Several exceptions were taken by the defendant, at the trial; but the only one brought before the rr'|irt in the *215argument is, whether, under the circumstances, notice given to the defendant, through the post office, was sufficient to charge him as indorser.
We suppose it well settled by the usage and practice of merchants and bankers in the United States, that where bills and notes negotiable are indorsed and transmitted from one to another successively, whether it be upon actual negotiation for valuable consideration, or only for the purpose of collection, it is competent for the holder to send notice to his immediate indorser, and if each transmits notice after he himself has seasonably received it, the indorsers are severally liable, although the notice does not reach the earlier indorsers, quite so soon, as if it were transmitted to each indorser at once, by the party who is holder at the time of dishonor, or by the notary employed by such party.*
Then the question is, supposing this notice, thus duly and seasonably made out by the Philadelphia notary, addressed to the defendant, and enclosed to Mr. Ward well, the cashier of the plaintiff bank, whether it was sufficient, if sealed and deposited by him in the post office of the same town where that bank was established.

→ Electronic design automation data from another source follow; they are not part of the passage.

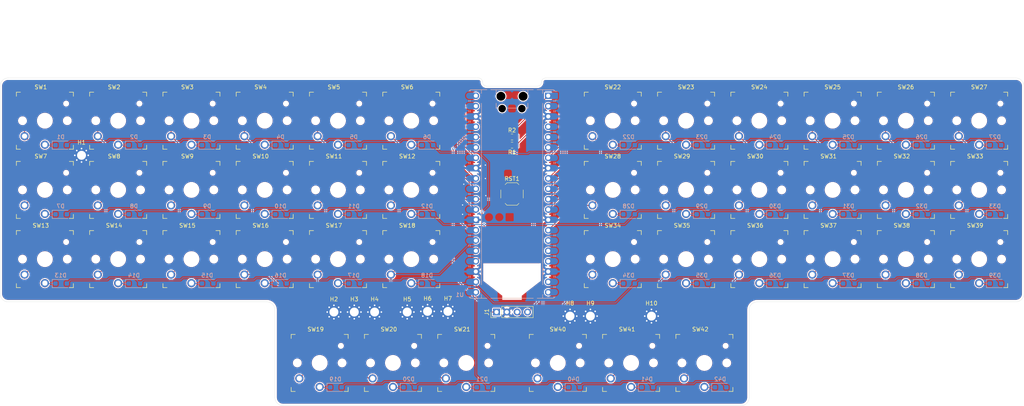
<source format=kicad_pcb>
(kicad_pcb
	(version 20241229)
	(generator "pcbnew")
	(generator_version "9.0")
	(general
		(thickness 1.6)
		(legacy_teardrops no)
	)
	(paper "A4")
	(layers
		(0 "F.Cu" signal)
		(2 "B.Cu" signal)
		(9 "F.Adhes" user "F.Adhesive")
		(11 "B.Adhes" user "B.Adhesive")
		(13 "F.Paste" user)
		(15 "B.Paste" user)
		(5 "F.SilkS" user "F.Silkscreen")
		(7 "B.SilkS" user "B.Silkscreen")
		(1 "F.Mask" user)
		(3 "B.Mask" user)
		(17 "Dwgs.User" user "User.Drawings")
		(19 "Cmts.User" user "User.Comments")
		(21 "Eco1.User" user "User.Eco1")
		(23 "Eco2.User" user "User.Eco2")
		(25 "Edge.Cuts" user)
		(27 "Margin" user)
		(31 "F.CrtYd" user "F.Courtyard")
		(29 "B.CrtYd" user "B.Courtyard")
		(35 "F.Fab" user)
		(33 "B.Fab" user)
		(39 "User.1" user)
		(41 "User.2" user)
		(43 "User.3" user)
		(45 "User.4" user)
	)
	(setup
		(pad_to_mask_clearance 0)
		(allow_soldermask_bridges_in_footprints no)
		(tenting front back)
		(pcbplotparams
			(layerselection 0x00000000_00000000_55555555_5755f5ff)
			(plot_on_all_layers_selection 0x00000000_00000000_00000000_00000000)
			(disableapertmacros no)
			(usegerberextensions yes)
			(usegerberattributes yes)
			(usegerberadvancedattributes yes)
			(creategerberjobfile no)
			(dashed_line_dash_ratio 12.000000)
			(dashed_line_gap_ratio 3.000000)
			(svgprecision 4)
			(plotframeref no)
			(mode 1)
			(useauxorigin no)
			(hpglpennumber 1)
			(hpglpenspeed 20)
			(hpglpendiameter 15.000000)
			(pdf_front_fp_property_popups yes)
			(pdf_back_fp_property_popups yes)
			(pdf_metadata yes)
			(pdf_single_document no)
			(dxfpolygonmode yes)
			(dxfimperialunits yes)
			(dxfusepcbnewfont yes)
			(psnegative no)
			(psa4output no)
			(plot_black_and_white yes)
			(sketchpadsonfab no)
			(plotpadnumbers no)
			(hidednponfab no)
			(sketchdnponfab yes)
			(crossoutdnponfab yes)
			(subtractmaskfromsilk yes)
			(outputformat 1)
			(mirror no)
			(drillshape 0)
			(scaleselection 1)
			(outputdirectory "generated/gerbers")
		)
	)
	(net 0 "")
	(net 1 "Net-(D1-K)")
	(net 2 "/row0")
	(net 3 "Net-(D2-K)")
	(net 4 "Net-(D3-K)")
	(net 5 "Net-(D4-K)")
	(net 6 "Net-(D5-K)")
	(net 7 "Net-(D6-K)")
	(net 8 "/row1")
	(net 9 "Net-(D7-K)")
	(net 10 "Net-(D8-K)")
	(net 11 "Net-(D9-K)")
	(net 12 "Net-(D10-K)")
	(net 13 "Net-(D11-K)")
	(net 14 "Net-(D12-K)")
	(net 15 "Net-(D13-K)")
	(net 16 "/row2")
	(net 17 "Net-(D14-K)")
	(net 18 "Net-(D15-K)")
	(net 19 "Net-(D16-K)")
	(net 20 "Net-(D17-K)")
	(net 21 "Net-(D18-K)")
	(net 22 "/row3")
	(net 23 "Net-(D19-K)")
	(net 24 "Net-(D20-K)")
	(net 25 "Net-(D21-K)")
	(net 26 "Net-(D22-K)")
	(net 27 "Net-(D23-K)")
	(net 28 "Net-(D24-K)")
	(net 29 "Net-(D25-K)")
	(net 30 "Net-(D26-K)")
	(net 31 "Net-(D27-K)")
	(net 32 "Net-(D28-K)")
	(net 33 "Net-(D29-K)")
	(net 34 "Net-(D30-K)")
	(net 35 "Net-(D31-K)")
	(net 36 "Net-(D32-K)")
	(net 37 "Net-(D33-K)")
	(net 38 "Net-(D34-K)")
	(net 39 "Net-(D35-K)")
	(net 40 "Net-(D36-K)")
	(net 41 "Net-(D37-K)")
	(net 42 "Net-(D38-K)")
	(net 43 "Net-(D39-K)")
	(net 44 "Net-(D40-K)")
	(net 45 "Net-(D41-K)")
	(net 46 "Net-(D42-K)")
	(net 47 "GND")
	(net 48 "/SCL")
	(net 49 "/SDA")
	(net 50 "+3V3")
	(net 51 "Net-(U1-RUN)")
	(net 52 "/col0")
	(net 53 "/col1")
	(net 54 "/col2")
	(net 55 "/col3")
	(net 56 "/col4")
	(net 57 "/col5")
	(net 58 "/col6")
	(net 59 "/col7")
	(net 60 "/col8")
	(net 61 "/col9")
	(net 62 "/col10")
	(net 63 "/col11")
	(net 64 "unconnected-(U1-3V3_EN-Pad37)")
	(net 65 "unconnected-(U1-GPIO15-Pad20)")
	(net 66 "unconnected-(U1-GPIO13-Pad17)")
	(net 67 "unconnected-(U1-GPIO12-Pad16)")
	(net 68 "unconnected-(U1-GPIO4-Pad6)")
	(net 69 "unconnected-(U1-GPIO2-Pad4)_1")
	(net 70 "unconnected-(U1-VBUS-Pad40)_1")
	(net 71 "unconnected-(U1-GPIO14-Pad19)_1")
	(net 72 "unconnected-(U1-VSYS-Pad39)_1")
	(net 73 "unconnected-(U1-GPIO11-Pad15)_1")
	(net 74 "unconnected-(U1-GPIO3-Pad5)_1")
	(net 75 "unconnected-(U1-ADC_VREF-Pad35)")
	(footprint "keyswitches:SW_PG1350" (layer "F.Cu") (at 198 93.5))
	(footprint "keyswitches:SW_PG1350" (layer "F.Cu") (at 90 68))
	(footprint "keyswitches:SW_PG1350" (layer "F.Cu") (at 247.5 51))
	(footprint "keyswitches:SW_PG1350" (layer "F.Cu") (at 108 68))
	(footprint "keyswitches:SW_PG1350" (layer "F.Cu") (at 72 51))
	(footprint "keyswitches:SW_PG1350" (layer "F.Cu") (at 36 68))
	(footprint "keyswitches:SW_PG1350" (layer "F.Cu") (at 162 93.5))
	(footprint "keyswitches:SW_PG1350" (layer "F.Cu") (at 126 51))
	(footprint "keyswitches:SW_PG1350" (layer "F.Cu") (at 193.5 34))
	(footprint "Connector_PinHeader_2.54mm:PinHeader_1x04_P2.54mm_Vertical" (layer "F.Cu") (at 146.94 81 90))
	(footprint "keyswitches:SW_PG1350" (layer "F.Cu") (at 121.5 93.5))
	(footprint "MountingHole:MountingHole_2.2mm_M2_Pad_Via" (layer "F.Cu") (at 170 82))
	(footprint "keyswitches:SW_PG1350" (layer "F.Cu") (at 108 34))
	(footprint "keyswitches:SW_PG1350" (layer "F.Cu") (at 126 34))
	(footprint "keyswitches:SW_PG1350" (layer "F.Cu") (at 103.5 93.5))
	(footprint "keyswitches:SW_PG1350" (layer "F.Cu") (at 126 68))
	(footprint "keyswitches:SW_PG1350" (layer "F.Cu") (at 193.5 51))
	(footprint "MountingHole:MountingHole_2.2mm_M2_Pad_Via" (layer "F.Cu") (at 135 80.833274))
	(footprint "keyswitches:SW_PG1350" (layer "F.Cu") (at 265.5 68))
	(footprint "keyswitches:SW_PG1350" (layer "F.Cu") (at 211.5 51))
	(footprint "keyswitches:SW_PG1350" (layer "F.Cu") (at 211.5 68))
	(footprint "MountingHole:MountingHole_2.2mm_M2_Pad_Via" (layer "F.Cu") (at 125 81))
	(footprint "MountingHole:MountingHole_2.2mm_M2_Pad_Via" (layer "F.Cu") (at 112 81))
	(footprint "keyswitches:SW_PG1350" (layer "F.Cu") (at 72 68))
	(footprint "MountingHole:MountingHole_2.2mm_M2_Pad_Via" (layer "F.Cu") (at 185 82))
	(footprint "keyswitches:SW_PG1350" (layer "F.Cu") (at 139.5 93.5))
	(footprint "keyswitches:SW_PG1350" (layer "F.Cu") (at 180 93.5))
	(footprint "keyswitches:SW_PG1350" (layer "F.Cu") (at 229.5 51))
	(footprint "keyswitches:SW_PG1350" (layer "F.Cu") (at 175.5 68))
	(footprint "keyswitches:SW_PG1350" (layer "F.Cu") (at 265.5 51))
	(footprint "MountingHole:MountingHole_2.2mm_M2_Pad_Via" (layer "F.Cu") (at 165 82))
	(footprint "MountingHole:MountingHole_2.2mm_M2_Pad_Via" (layer "F.Cu") (at 107 81))
	(footprint "keyswitches:SW_PG1350" (layer "F.Cu") (at 54 51))
	(footprint "keyswitches:SW_PG1350" (layer "F.Cu") (at 193.5 68))
	(footprint "Resistor_SMD:R_0805_2012Metric_Pad1.20x1.40mm_HandSolder" (layer "F.Cu") (at 150.75 38))
	(footprint "MountingHole:MountingHole_2.2mm_M2_Pad_Via"
		(layer "F.Cu")
		(uuid "8f60f067-d4ed-4191-888b-706c71c94f3e")
		(at 130 80.833274)
		(descr "Mounting Hole 2.2mm, M2, generated by kicad-footprint-generator mountinghole.py")
		(tags "mountinghole M2")
		(property "Reference" "H6"
			(at 0 -3.15 0)
			(layer "F.SilkS")
			(uuid "37ece358-4b5a-44fd-ae32-5c3626b040f3")
			(effects
				(font
					(size 1 1)
					(thickness 0.15)
				)
			)
		)
		(property "Value" "MountingHole_Pad"
			(at 0 3.15 0)
			(layer "F.Fab")
			(uuid "7785f6e5-eb6c-47f3-812c-609ea942010e")
			(effects
				(font
					(size 1 1)
					(thickness 0.15)
				)
			)
		)
		(property "Datasheet" "~"
			(at 0 0 0)
			(layer "F.Fab")
			(hide yes)
			(uuid "d47f5da0-acaf-4ef2-8be9-3cf50a854cee")
			(effects
				(font
					(size 1.27 1.27)
					(thickness 0.15)
				)
			)
		)
		(property "Description" "Mounting Hole with connection"
			(at 0 0 0)
			(layer "F.Fab")
			(hide yes)
			(uuid "12bc010c-ff4c-4c7f-8614-8d40157512bb")
			(effects
				(font
					(size 1.27 1.27)
					(thickness 0.15)
				)
			)
		)
		(property ki_fp_filters "MountingHole*Pad*")
		(path "/ca2efeb7-6417-4620-8259-d7f532879b52")
		(sheetname "/")
		(sheetfile "StenoKB.kicad_sch")
		(attr exclude_from_pos_files exclude_from_bom)
		(fp_circle
			(center 0 
... [1773422 chars truncated]
</source>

It seems to be well settled by decided cases, that where the •transaction, which is to be notified, takes place in the same town, in which the party to whom notice is to be given resides, such notice must be personal, or at his domicil or place of business. Bayley on Bills, (2d Amer. ed.) 277. Davis v. Gowen, 1 Appleton, 447. Peirce v. Pendar, (post. 352.) And it is equally well settled by similar authority, that when the party resides in another town, notice by the post office is sufficient. Munn v. Baldwin, 6 Mass. 316. So it has been held, that in such case notice by mail is so far conclusive, that it is sufficient, though the notice was in fact never received. Shed v. Brett, 1 Pick. 401. But the present case does not come strictly within either of these classes. The transaction to be notified did not occur in the same town ; but Wardwell, from whom the notice was last forwarded, did live in the same town.

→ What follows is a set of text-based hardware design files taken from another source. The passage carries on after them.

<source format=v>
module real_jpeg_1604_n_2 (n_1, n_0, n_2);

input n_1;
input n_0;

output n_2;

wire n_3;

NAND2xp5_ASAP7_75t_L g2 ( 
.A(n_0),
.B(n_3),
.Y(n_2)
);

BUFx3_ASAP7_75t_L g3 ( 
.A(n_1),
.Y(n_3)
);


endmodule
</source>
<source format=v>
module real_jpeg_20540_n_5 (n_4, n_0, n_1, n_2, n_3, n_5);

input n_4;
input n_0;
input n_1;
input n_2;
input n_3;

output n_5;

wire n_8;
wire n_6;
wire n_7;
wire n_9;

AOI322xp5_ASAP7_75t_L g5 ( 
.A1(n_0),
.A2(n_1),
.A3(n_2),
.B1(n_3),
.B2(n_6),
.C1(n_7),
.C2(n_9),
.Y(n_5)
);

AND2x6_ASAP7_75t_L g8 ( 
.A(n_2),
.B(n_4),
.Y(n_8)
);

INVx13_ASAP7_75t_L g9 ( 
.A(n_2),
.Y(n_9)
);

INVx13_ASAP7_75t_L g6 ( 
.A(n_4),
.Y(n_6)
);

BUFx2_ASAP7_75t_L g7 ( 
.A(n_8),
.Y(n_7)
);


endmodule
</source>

*216Were it an original question, it is far from certain that notice by the post office would not frequently reach an indorser as soon, and as certainly, as notice at his domicil. Perhaps in large commercial cities, where bankers, merchants, and active men of business usually send to the post office several times a day, notice by the post office would be as prompt as any other. In smaller communities, however, and places more sparsely settled, such notice might be likely to linger in the post office. But it is not a new question. A long course of judicial decisions, either following or governing the usage of merchants and men of business, has settled it. But it is thus settled by positive law, only so far as the cases are within it; and the present is not On the whole, as the transaction to be notified to the, defendant took place in Philadelphia ; as notice to him by mail, either from there, or from New York, when the draft got back to the indorser there, would have been good ; as Wardwell was the conduit of conveyance, and not the party from whom the notice emanated ; as the defendant, if he were looking for notice of the dishonor of this bill of exchange, payable in Philadelphia, would naturally look to the post office for that notice ; we are of opinion that notice by the post office, under these circumstances, must be deemed good.
Judgment on the verdict.
See Johnson v. Harth, 1 Bailey, 482. Carter v. Burley, 9 N. Hamp. 559. Farmer v. Rand, 4 Shepley, 453. Freeman's Bank v. Perkins, 6 Shepley, 292, Northern Bank v. Williams, 8 Shepley, 217. 3 Kent Com. (3d ed.) 108. Story on Bills, § 294.